▶ Recorded information:

- Opening Delimiter -

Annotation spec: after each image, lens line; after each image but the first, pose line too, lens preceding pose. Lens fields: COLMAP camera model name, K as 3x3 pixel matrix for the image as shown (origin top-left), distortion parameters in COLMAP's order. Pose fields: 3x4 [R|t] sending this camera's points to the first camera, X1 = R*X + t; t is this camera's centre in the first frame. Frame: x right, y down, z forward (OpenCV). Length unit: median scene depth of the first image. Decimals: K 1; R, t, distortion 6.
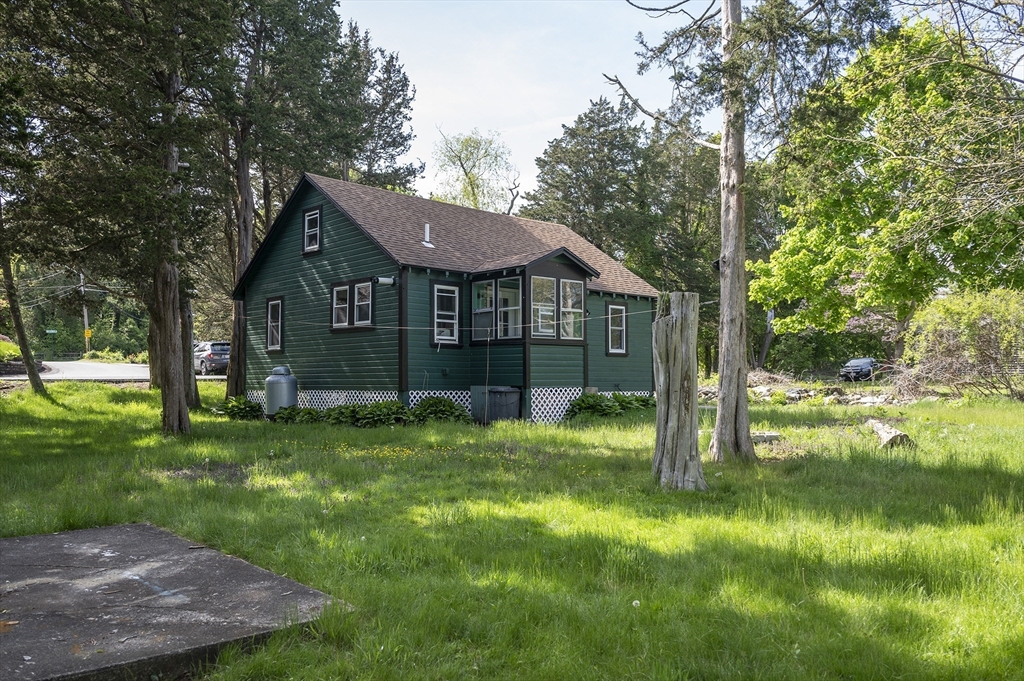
lens RADIAL K [[763.3, 0, 516.2], [0, 763.3, 368.7], [0, 0, 1]] dist [-0.000108, 0.000783]
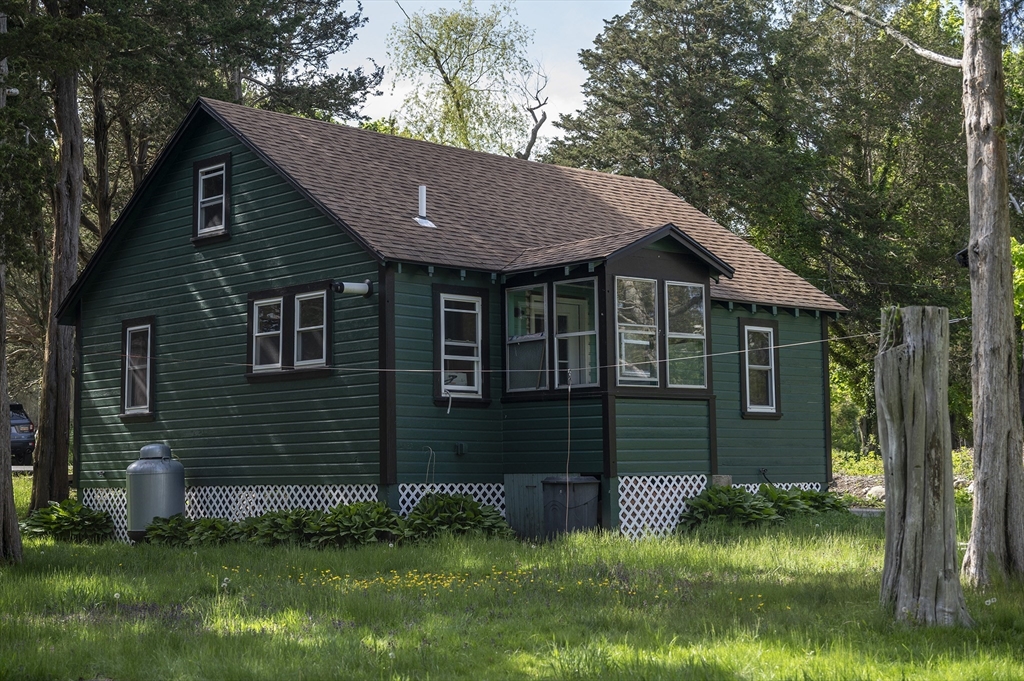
lens RADIAL K [[1500.9, 0, 512.0], [0, 1500.9, 340.5], [0, 0, 1]] dist [-0.005611, 0.018475]
pose [[0.999893, -0.012241, -0.008013, -0.043825], [0.011621, 0.997247, -0.073235, 0.005320], [0.008887, 0.073134, 0.997283, -0.090262]]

- Closing Delimiter -

▶ Your task: Each line above is to be copied verbatim. Drop any image from the copy.

▶ Completed exercise:
Annotation spec: after each image, lens line; after each image but the first, pose line too, lens preceding pose. Lens fields: COLMAP camera model name, K as 3x3 pixel matrix for the image as shown (origin top-left), distortion parameters in COLMAP's order. Pose fields: 3x4 [R|t] sending this camera's points to the first camera, X1 = R*X + t; t is this camera's centre in the first frame. Frame: x right, y down, z forward (OpenCV). Length unit: median scene depth of the first image. Decimals: K 1; R, t, distortion 6.
lens RADIAL K [[763.3, 0, 516.2], [0, 763.3, 368.7], [0, 0, 1]] dist [-0.000108, 0.000783]
lens RADIAL K [[1500.9, 0, 512.0], [0, 1500.9, 340.5], [0, 0, 1]] dist [-0.005611, 0.018475]
pose [[0.999893, -0.012241, -0.008013, -0.043825], [0.011621, 0.997247, -0.073235, 0.005320], [0.008887, 0.073134, 0.997283, -0.090262]]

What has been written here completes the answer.